_REQUEST_.
Each line below that includes the word "subtitle" is to be reported.

*** Begin section ***

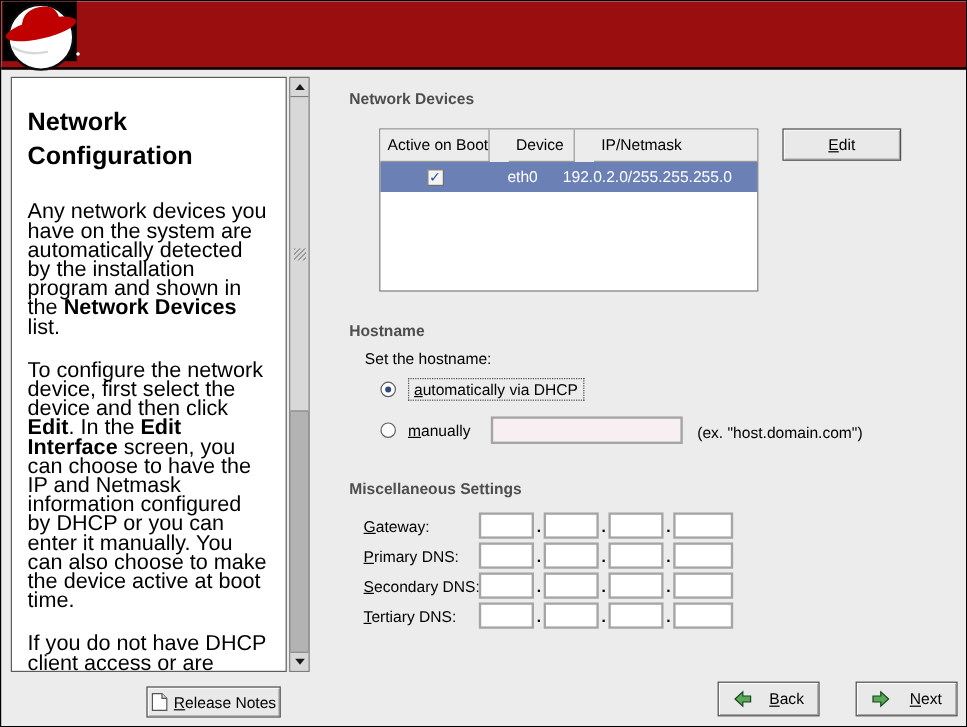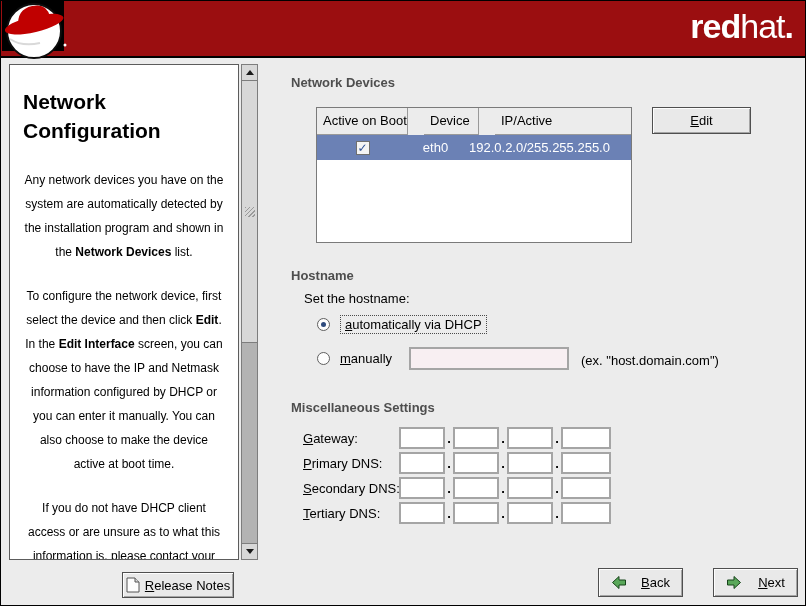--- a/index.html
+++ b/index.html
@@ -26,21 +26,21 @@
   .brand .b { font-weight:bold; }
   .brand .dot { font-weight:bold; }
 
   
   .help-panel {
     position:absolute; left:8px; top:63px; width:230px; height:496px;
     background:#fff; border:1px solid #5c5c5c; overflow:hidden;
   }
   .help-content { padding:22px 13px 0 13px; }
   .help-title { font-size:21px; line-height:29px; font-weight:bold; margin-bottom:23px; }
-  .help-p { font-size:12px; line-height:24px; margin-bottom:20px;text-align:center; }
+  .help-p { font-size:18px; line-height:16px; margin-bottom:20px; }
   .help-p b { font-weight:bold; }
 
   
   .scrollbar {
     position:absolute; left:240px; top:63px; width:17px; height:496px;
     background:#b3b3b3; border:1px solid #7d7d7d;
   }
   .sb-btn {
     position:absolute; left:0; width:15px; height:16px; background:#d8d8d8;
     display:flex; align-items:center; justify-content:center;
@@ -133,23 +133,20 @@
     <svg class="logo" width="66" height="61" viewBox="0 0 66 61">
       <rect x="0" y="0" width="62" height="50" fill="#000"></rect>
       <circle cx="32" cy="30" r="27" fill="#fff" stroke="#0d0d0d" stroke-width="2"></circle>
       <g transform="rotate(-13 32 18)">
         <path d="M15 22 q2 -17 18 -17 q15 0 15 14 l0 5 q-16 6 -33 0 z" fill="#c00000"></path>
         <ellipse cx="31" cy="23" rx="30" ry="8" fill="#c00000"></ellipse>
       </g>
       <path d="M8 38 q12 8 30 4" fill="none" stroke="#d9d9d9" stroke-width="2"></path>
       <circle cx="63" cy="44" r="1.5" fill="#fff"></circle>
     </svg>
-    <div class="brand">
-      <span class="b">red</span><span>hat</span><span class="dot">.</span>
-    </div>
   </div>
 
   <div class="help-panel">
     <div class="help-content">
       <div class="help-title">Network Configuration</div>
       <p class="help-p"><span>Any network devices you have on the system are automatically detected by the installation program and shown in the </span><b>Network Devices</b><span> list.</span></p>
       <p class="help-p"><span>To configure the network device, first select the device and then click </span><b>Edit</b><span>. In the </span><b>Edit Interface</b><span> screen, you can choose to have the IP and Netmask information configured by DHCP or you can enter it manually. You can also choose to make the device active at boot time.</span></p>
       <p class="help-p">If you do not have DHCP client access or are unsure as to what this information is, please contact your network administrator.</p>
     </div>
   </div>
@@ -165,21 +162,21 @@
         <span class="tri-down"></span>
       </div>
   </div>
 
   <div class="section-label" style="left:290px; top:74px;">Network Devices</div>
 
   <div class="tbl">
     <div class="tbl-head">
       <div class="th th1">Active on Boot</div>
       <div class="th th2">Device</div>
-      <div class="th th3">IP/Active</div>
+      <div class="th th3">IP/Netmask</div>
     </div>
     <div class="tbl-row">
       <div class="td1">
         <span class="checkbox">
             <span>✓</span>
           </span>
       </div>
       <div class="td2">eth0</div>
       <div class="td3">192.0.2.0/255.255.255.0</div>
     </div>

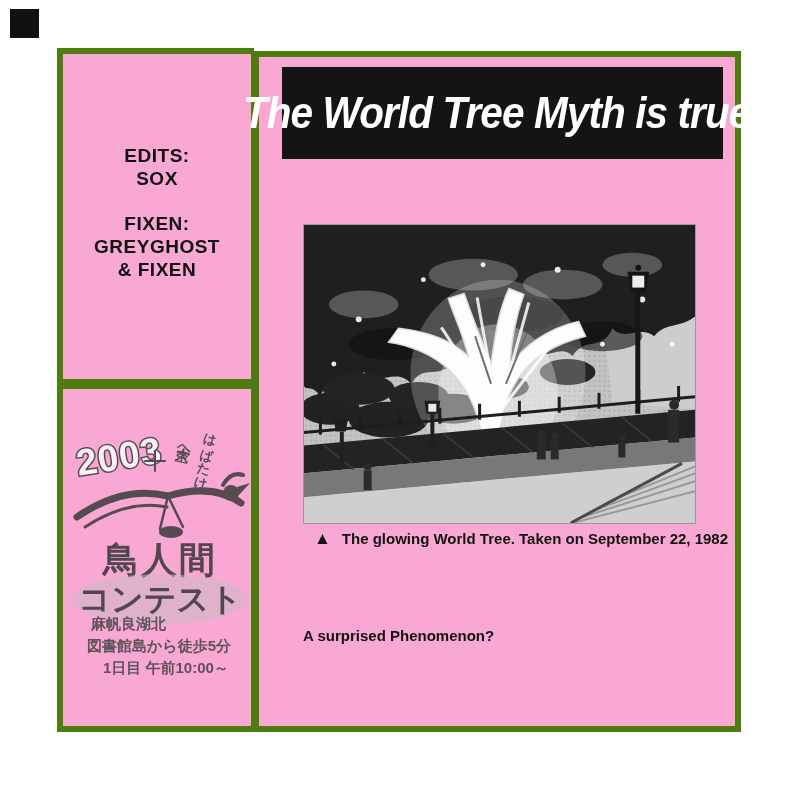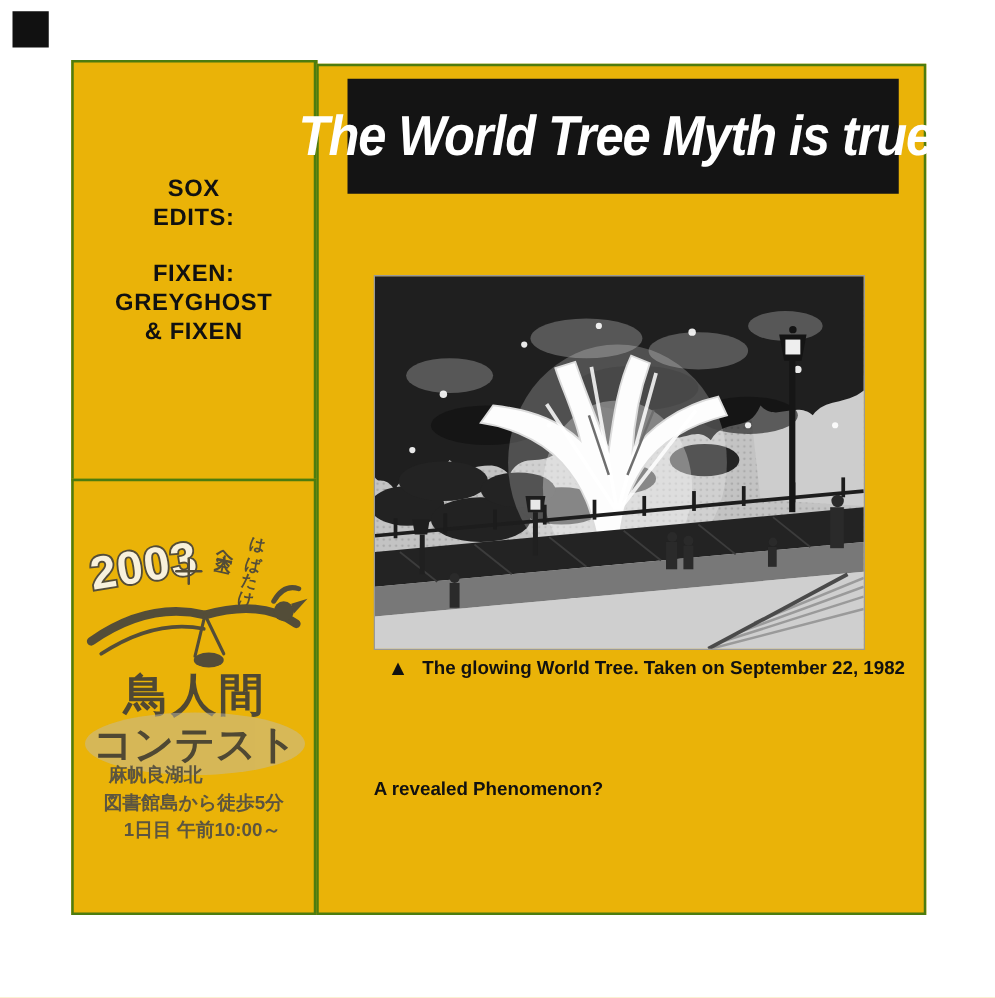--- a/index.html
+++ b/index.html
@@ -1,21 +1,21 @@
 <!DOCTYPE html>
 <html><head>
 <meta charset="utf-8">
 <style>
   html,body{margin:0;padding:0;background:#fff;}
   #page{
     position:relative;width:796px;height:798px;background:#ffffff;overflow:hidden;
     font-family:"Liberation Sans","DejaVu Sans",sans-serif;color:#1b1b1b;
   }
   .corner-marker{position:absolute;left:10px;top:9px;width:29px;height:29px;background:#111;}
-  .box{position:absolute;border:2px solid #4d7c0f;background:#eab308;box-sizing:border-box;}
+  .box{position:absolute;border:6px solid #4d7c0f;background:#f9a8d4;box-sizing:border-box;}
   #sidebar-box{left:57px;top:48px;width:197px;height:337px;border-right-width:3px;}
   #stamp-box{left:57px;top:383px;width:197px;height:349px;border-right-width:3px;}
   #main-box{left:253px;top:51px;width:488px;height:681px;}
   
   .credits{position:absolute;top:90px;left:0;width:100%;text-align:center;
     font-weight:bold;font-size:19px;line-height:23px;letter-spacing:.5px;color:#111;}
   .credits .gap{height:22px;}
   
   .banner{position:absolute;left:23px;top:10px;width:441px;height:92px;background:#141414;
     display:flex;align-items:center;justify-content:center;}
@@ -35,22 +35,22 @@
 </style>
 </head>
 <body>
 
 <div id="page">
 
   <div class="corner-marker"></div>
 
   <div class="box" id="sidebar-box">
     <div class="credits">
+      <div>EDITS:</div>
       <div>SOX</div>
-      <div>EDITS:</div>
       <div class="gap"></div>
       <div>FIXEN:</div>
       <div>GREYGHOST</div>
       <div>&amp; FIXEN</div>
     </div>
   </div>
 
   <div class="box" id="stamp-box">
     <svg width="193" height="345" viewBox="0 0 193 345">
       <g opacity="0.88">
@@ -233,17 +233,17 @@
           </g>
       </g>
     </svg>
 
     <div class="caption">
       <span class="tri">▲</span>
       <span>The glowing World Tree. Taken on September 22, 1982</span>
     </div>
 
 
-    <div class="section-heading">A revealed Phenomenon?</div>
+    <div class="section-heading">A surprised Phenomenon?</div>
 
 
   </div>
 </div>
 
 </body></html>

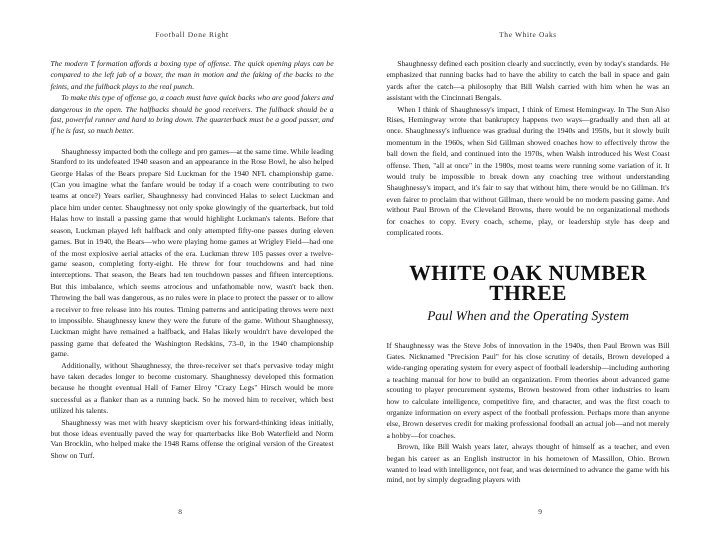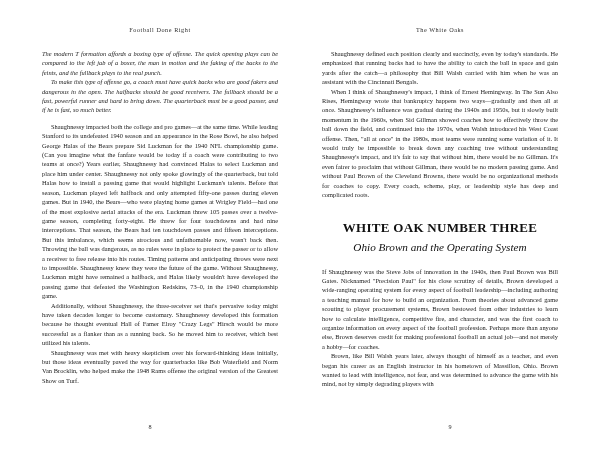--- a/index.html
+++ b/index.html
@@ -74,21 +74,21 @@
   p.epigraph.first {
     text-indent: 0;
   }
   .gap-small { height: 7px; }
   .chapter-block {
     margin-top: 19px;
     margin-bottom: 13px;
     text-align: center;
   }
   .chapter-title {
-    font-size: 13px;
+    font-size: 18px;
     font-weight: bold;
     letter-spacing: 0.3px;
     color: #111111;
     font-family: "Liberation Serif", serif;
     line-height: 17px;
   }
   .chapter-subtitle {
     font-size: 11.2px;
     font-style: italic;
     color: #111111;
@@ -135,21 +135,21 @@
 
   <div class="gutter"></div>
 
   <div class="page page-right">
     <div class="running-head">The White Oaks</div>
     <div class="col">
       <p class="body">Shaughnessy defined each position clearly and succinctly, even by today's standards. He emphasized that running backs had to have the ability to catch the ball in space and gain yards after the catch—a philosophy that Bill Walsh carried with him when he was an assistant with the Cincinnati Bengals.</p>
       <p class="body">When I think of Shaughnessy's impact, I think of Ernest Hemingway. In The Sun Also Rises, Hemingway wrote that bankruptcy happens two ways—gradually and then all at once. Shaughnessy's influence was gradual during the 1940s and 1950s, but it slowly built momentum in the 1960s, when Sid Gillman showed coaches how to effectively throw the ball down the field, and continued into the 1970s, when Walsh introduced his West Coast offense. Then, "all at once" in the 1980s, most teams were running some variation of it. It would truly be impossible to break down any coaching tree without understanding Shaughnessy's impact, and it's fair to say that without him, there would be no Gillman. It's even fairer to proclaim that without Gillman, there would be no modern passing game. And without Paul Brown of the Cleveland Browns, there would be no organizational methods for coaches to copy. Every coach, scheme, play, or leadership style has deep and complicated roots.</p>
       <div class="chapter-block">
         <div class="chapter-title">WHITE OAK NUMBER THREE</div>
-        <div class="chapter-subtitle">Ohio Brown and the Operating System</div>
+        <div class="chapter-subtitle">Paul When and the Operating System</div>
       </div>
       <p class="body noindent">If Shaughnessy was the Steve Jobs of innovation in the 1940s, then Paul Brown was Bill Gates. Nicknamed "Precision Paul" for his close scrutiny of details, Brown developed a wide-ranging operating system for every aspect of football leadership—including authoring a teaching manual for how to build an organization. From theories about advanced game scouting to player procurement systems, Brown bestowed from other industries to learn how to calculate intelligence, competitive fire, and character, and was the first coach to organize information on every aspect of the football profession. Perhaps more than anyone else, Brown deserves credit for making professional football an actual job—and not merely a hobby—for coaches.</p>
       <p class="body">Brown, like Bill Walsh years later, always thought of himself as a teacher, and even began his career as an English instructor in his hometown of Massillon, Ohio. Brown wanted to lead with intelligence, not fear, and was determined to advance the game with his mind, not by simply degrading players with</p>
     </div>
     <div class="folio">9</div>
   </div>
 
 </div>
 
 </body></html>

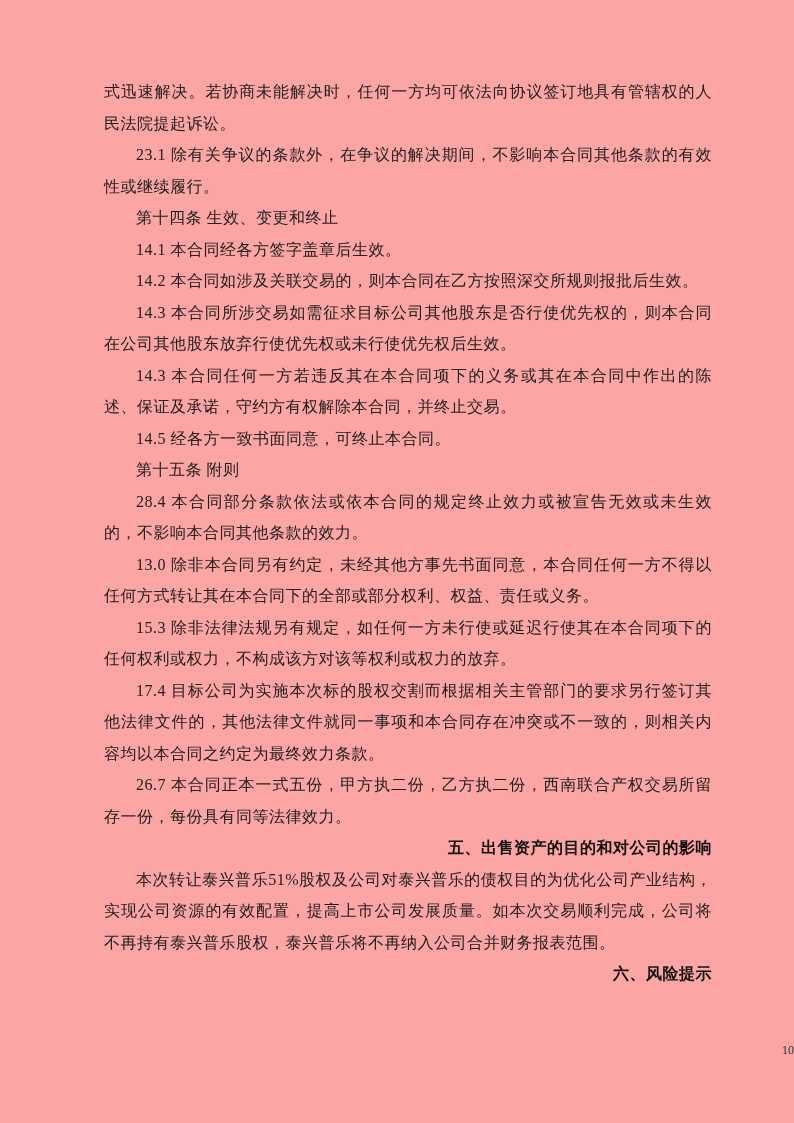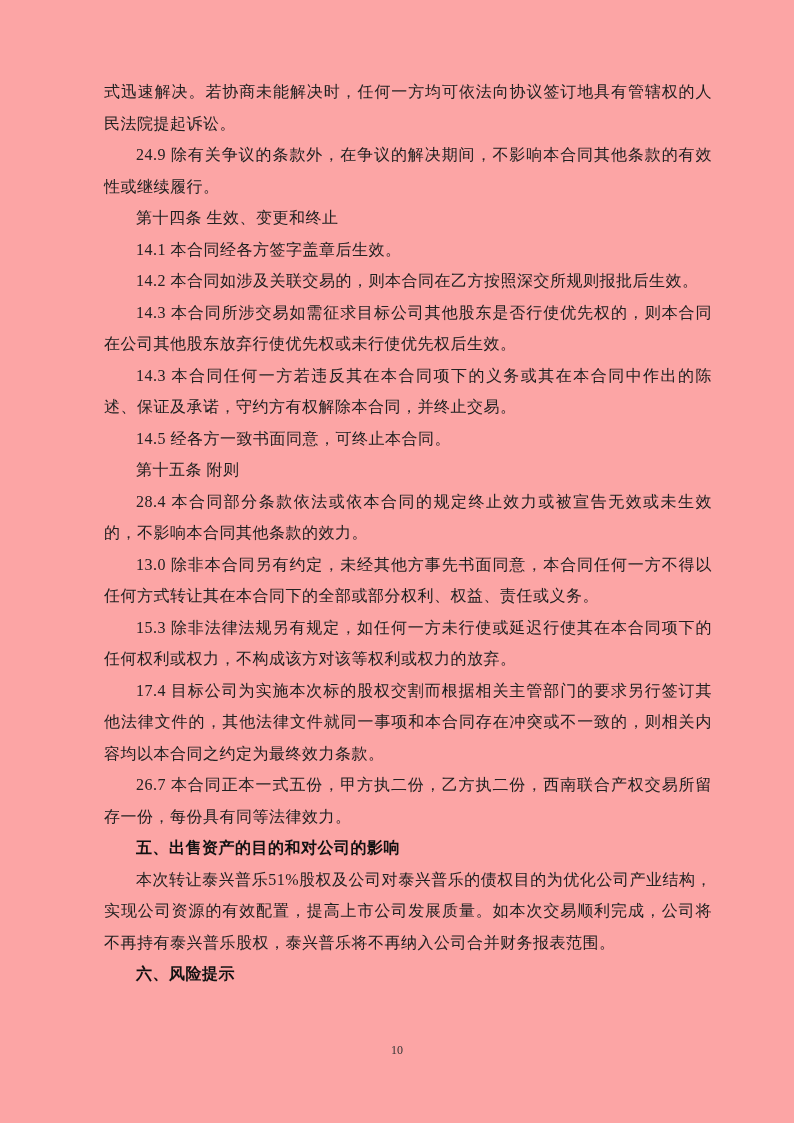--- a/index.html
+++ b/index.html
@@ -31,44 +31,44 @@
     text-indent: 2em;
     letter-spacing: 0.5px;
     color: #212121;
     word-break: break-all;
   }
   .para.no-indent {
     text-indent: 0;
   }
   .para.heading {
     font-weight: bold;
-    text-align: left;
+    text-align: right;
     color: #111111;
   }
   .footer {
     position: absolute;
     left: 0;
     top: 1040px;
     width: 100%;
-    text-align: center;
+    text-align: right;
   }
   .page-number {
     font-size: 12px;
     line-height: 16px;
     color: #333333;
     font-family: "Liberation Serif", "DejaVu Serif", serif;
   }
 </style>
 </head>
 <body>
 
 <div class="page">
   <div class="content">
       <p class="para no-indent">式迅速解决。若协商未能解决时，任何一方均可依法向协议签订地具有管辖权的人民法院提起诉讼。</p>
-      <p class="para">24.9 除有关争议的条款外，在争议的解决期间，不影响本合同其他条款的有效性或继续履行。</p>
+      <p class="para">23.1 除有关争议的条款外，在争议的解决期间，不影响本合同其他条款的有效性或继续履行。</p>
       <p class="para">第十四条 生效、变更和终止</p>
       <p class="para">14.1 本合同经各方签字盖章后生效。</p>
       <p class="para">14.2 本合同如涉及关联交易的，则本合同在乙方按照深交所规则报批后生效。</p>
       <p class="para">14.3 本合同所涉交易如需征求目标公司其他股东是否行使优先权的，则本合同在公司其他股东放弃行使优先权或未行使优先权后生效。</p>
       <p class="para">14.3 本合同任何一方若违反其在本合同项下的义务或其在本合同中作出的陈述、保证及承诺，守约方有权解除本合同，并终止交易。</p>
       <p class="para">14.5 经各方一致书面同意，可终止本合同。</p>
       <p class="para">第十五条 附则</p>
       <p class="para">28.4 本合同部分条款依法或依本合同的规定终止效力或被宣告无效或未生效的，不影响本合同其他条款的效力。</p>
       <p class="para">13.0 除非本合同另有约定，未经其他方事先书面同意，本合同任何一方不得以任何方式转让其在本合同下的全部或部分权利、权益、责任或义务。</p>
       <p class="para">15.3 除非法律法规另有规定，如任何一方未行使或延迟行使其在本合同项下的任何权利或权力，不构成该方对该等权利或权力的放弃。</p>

*** End section ***

_THE COMPLETED TASK_.
   .chapter-subtitle {
-        <div class="chapter-subtitle">Ohio Brown and the Operating System</div>
+        <div class="chapter-subtitle">Paul When and the Operating System</div>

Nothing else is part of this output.